Крохотная вечность - страница 15
Даня кивает ей головой, говоря, что уже все хорошо, что он больше не болеет, что он хороший, он дождался маму. Мама подходит и гладит его по голове, отмечая еще красное ухо сына. Вытирает руками разводы, засохшей вокруг рта, зубной пасты. Коснувшись холодными губами лба, она проверяет на сколько все хорошо внутри Дани и, успокоившись, присаживается перед ним. От мамы пахнет свежестью и дождем, от мамы пахнет теплом и спокойствием, от мамы пахнет любовью. Дане очень нравится запах мамы, запах который нельзя спугнуть, поэтому не стоит обнимать маму.
– Бабушка тебя обижала? – уточняет мама, на что Даня отрицательно машет головой, боясь испортить ее хорошее настроение, боясь стать причиной того, что ее ушки снова опустятся. – Хорошо, смотри, что я тебе принесла. Только это наш с тобой секрет, о нем никому, – доверительно сообщает мама, протягивая ему плитку шоколадки «Аленка».
Дане нравятся шоколадки. Их всегда было мало. И Дане казалось, что папа забрал с собой все последние. Ведь с его уходом шоколадки больше не появлялись. Бабушка была против того, чтобы Даня мог есть шоколадки и прятала все, которые где-то находила, у себя в зале.
Даня умел хранить секреты. Он быстро спрятал плитку шоколадки в ящик с игрушками, туда, куда бабушка никогда не посмотрит. Даня еще не знал, что, когда он вернется завтра из садика, шоколадка уже убежит из ящика в неведомом ему направлении, так и не дав себя попробовать.
Немного подумав, Даня решился на вопрос, пока длинные уши мамы стояли торчком.
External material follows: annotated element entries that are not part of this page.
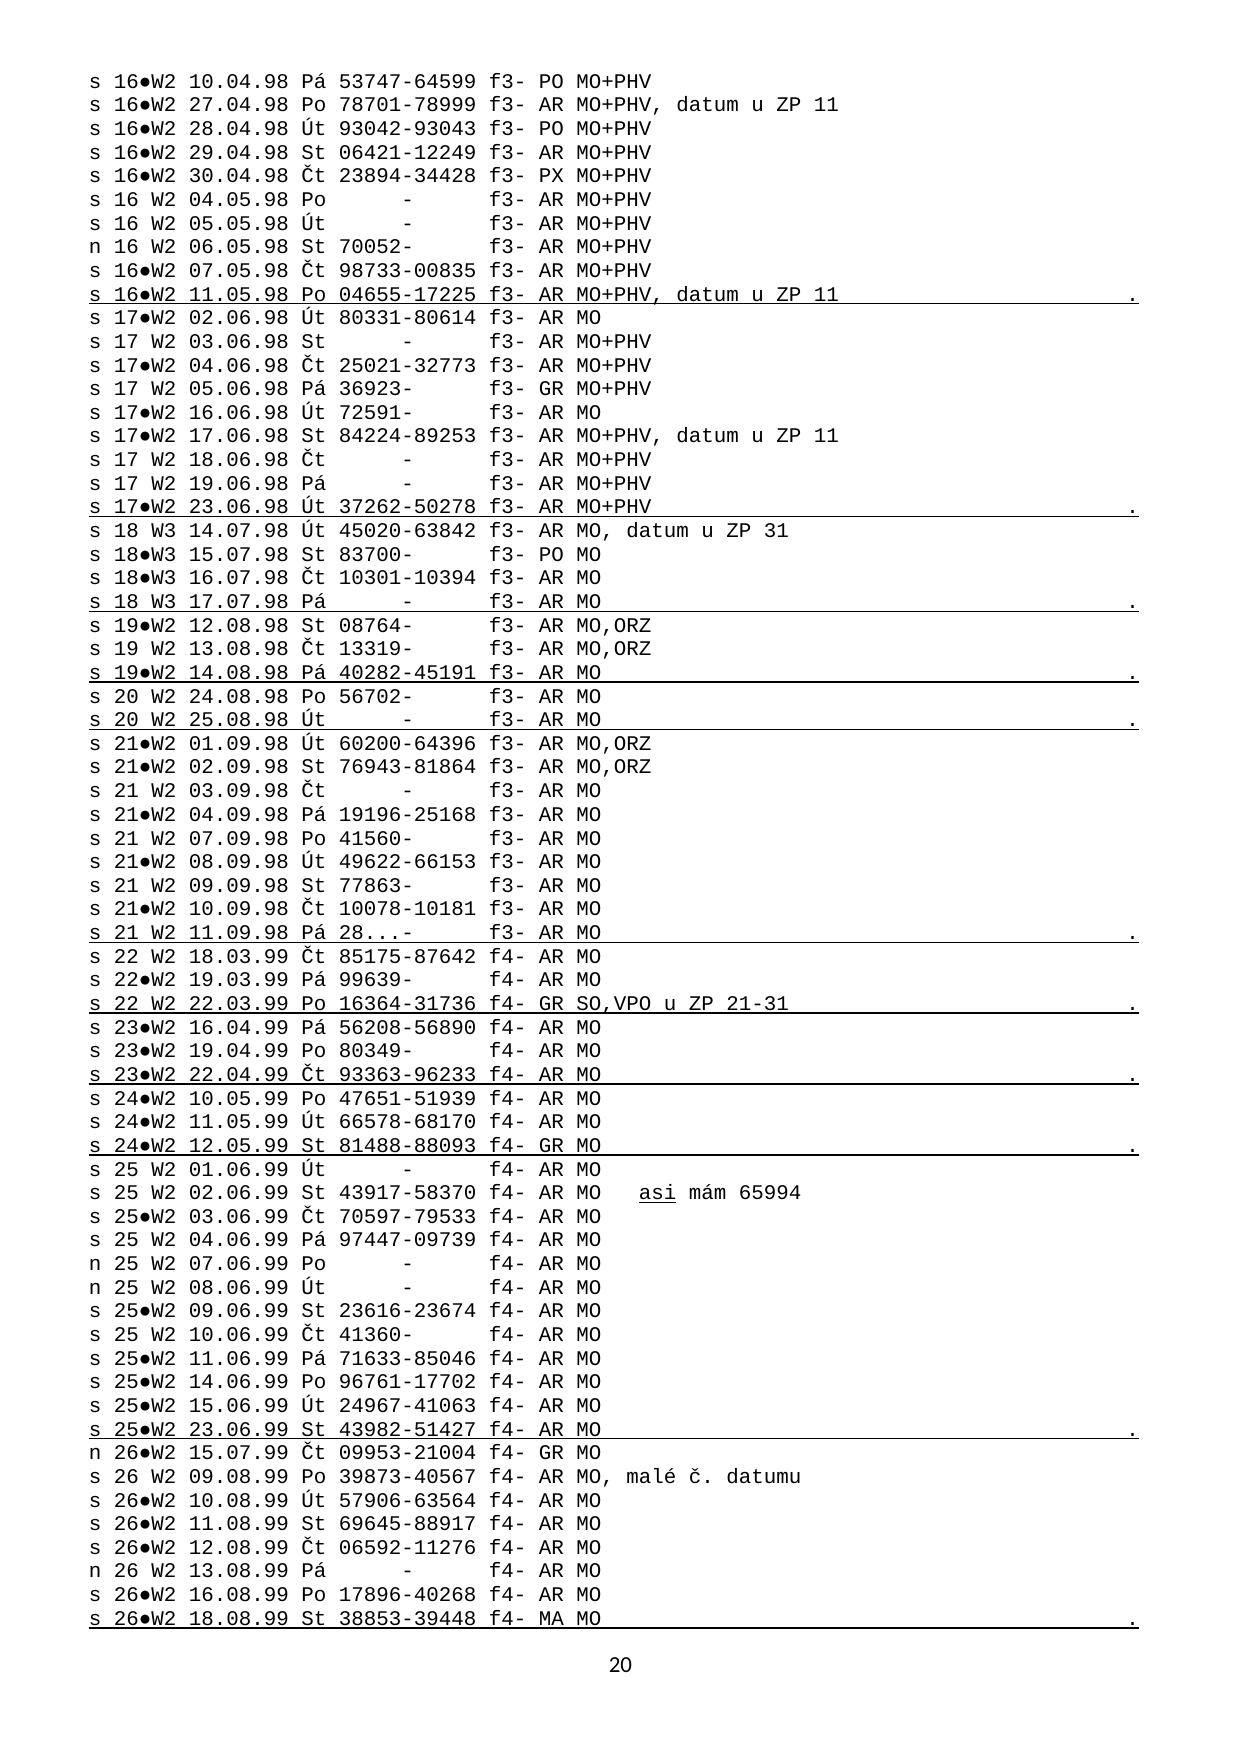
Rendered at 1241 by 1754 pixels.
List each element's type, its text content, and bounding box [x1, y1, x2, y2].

text s 21 W2 07.09.98 Po 41560- f3- AR MO [88, 827, 1152, 851]
text s 25●W2 09.06.99 St 23616-23674 f4- AR MO [88, 1300, 1152, 1324]
text s 16●W2 11.05.98 Po 04655-17225 f3- AR MO+PHV, datum u ZP 11 . [88, 284, 1152, 307]
text s 21●W2 10.09.98 Čt 10078-10181 f3- AR MO [88, 898, 1152, 922]
text s 21●W2 02.09.98 St 76943-81864 f3- AR MO,ORZ [88, 757, 1152, 780]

– А особенный это плохо? – выдавил он из себя, с любопытством разглядывая погрызенные ногти на руках, под которые попала вездесущая не вымывающаяся грязь.
– Нет, конечно же. Почему ты спрашиваешь, зайчик? – улыбнулась мама, немного все же опустив ушки.
– Бабушка постоянно говорит, что я особенный, – признался он, вспоминая, что так его называли и в садике и та тетечка, к которой он ходит два раза в неделю, чтобы порисовать.
– Особенный – это хорошо. Это очень хорошо. Просто, ты не такой, как все, – нежно коснулись мамины слова Даниной кожи, вызывая орду мурашек.
– Мне нужно быть таким как все, – понуро проговорил Даня.
– Не во всем, мой хороший. Не во всем. Ты у меня послушный и очень умный. Самый лучший сын, – проговорила мама, пытаясь поймать непослушные руки Дани, которые все норовили куда-то убежать.
– Папа потерялся, потому что я особенный? Я смогу найти папу, если стану таким как все? – вырвалось у Дани, словно из пушки, испугав самого владельца этих слов, этих бесконечных мыслей, моментально опуская мамины ушки, отпечатывая грусть на ее лице.
– Оля, я долго тебя буду звать? – раздался у двери в их комнату трубный голос, больше подходящий пароходу, чем леди голубых кровей.
– Не нужно его искать, – поднявшись, мама сбегала на зов бабушки, спасаясь от тяжелых разговоров, прячась от наполняющихся слезами глаз сына. – Слышал? Не нужно его искать, – сурово произнесла мама, выходя за порог, закрывая за собой дверь, отсекаясь от Дани, отказываясь находить слова.
Даня злился. Даня обижался. Даня расстроился из-за того, что огорчил маму. Даня не знал, что делать без папы.
– Маму нужно слушаться, – подал голос Бо-а с Даниной кровати.
– Это ты во всем виноват, – Даня нашел первопричину всего. – Это из-за тебя папа потерялся, – Даня бросил Бо-а в стену. – Это ты расстроил маму!
Попинав кровати и забросив далеко Бо-а, Даня улегся на свою постель и начал следить за черными красками стен, пытаясь успокоиться, пытаясь понять, что ему делать. Где, то самое, хорошо и, как его найти. Он любил папу, он любил маму. Он любил даже бабушку. Он хотел, чтобы они смогли жить, как раньше, только без криков. Папа говорил, что Даня настоящий мужчина. Папа говорил, что он защитник их семьи. А папе нужно верить.